Three Fast Tactics for a Multinational Environment

 

1. Strategy ↔ Skill Matrix Matching
  • Launch quarterly “skills inventory” audits and prioritize skills that directly support business OKRs.

  • Use AI-powered talent-gap analysis tools for immediate visibility on missing capabilities.

2. Internal Mobility as a Default HR Process
  • Introduce a “talent marketplace” portal: open roles should be posted internally at least 14 days before external advertising.

  • Reward leaders who “export” talent to other teams—not just for retention, but for accelerating organizational learning.

3. Manager = Coach, Team = Playing Field
  • A leader’s key role is syncing strategy and talent. Measure this quarterly with 360° feedback.

  • Allocate OKR-linked “learning sprints” (e.g., 5% capacity dedicated to learning), so career growth doesn’t have to happen after hours.

What’s in It for the Multinational Organization?

KPI Traditional HR Approach Career × Team Model
Time-to-hire (key roles) 72 days < 40 days (via internal pool)
One-year attrition 18% ≤ 10%
Project kick-off cycle time Long approval chains Sprint-ready teams

These aren’t just HR trophies—faster market entry, lower recruitment costs, and retained institutional know-how directly impact your bottom line.
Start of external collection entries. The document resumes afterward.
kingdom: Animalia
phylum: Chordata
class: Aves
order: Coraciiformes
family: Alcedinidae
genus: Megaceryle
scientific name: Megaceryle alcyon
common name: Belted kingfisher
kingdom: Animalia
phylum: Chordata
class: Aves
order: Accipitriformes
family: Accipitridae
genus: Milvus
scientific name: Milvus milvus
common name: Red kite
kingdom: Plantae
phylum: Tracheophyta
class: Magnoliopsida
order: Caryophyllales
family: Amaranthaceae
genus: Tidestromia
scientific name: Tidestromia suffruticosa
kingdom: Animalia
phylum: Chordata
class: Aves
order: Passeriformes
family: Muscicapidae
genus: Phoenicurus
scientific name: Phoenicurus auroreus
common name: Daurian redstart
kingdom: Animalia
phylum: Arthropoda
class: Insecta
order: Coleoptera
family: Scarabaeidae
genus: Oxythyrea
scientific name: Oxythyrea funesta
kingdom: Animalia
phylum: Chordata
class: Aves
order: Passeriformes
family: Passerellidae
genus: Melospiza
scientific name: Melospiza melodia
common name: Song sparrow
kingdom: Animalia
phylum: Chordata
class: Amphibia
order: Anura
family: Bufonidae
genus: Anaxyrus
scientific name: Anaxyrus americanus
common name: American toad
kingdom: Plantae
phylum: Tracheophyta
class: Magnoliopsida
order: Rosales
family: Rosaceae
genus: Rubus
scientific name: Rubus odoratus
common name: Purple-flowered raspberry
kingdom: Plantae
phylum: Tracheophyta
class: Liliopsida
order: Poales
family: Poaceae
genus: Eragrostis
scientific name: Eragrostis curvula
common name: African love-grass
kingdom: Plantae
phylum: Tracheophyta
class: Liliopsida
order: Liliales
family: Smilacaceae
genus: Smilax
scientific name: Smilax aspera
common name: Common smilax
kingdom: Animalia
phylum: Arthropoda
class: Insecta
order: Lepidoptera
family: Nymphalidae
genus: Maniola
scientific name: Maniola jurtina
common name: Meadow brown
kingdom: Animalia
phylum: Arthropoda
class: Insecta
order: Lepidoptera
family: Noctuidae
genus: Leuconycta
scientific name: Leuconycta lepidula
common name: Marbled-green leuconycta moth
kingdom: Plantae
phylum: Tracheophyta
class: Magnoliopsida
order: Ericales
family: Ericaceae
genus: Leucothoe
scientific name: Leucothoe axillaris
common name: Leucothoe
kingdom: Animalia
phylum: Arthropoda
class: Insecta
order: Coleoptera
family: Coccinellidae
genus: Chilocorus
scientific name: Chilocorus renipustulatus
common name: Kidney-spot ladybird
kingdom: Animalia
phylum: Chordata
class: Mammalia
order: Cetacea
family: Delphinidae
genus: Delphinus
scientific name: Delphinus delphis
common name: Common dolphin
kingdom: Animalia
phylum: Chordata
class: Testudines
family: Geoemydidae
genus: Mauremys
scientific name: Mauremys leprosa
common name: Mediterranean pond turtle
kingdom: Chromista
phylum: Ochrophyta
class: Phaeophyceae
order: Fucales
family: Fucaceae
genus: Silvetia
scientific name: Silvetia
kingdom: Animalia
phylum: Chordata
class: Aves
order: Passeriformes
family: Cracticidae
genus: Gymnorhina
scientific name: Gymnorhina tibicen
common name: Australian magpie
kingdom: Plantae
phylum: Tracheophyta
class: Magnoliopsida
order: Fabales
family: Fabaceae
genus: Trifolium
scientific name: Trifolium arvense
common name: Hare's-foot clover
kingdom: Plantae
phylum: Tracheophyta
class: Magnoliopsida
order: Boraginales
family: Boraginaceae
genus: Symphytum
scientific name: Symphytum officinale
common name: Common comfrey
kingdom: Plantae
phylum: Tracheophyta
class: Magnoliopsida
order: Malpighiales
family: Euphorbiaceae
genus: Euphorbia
“We build teams where careers can grow.”

Zoltán Péter Papp, CEO, Jobcapital

Jobcapital’s experience shows that the fastest-growing multinationals have three key traits in common:

  1. Data-driven skill transparency – regular, objective capability mapping at every level

  2. A culture of internal mobility – developing and moving talent is as critical as external hiring

  3. Leadership accountability for learning – managers are measured by how much their teams grow quarterly

These practices ensure the career and team engines run in sync—allowing the organization to adapt rapidly to market shifts. If you anchor your HR strategy on these three pillars, you’ll not only reduce churn but also build long-term competitive advantage.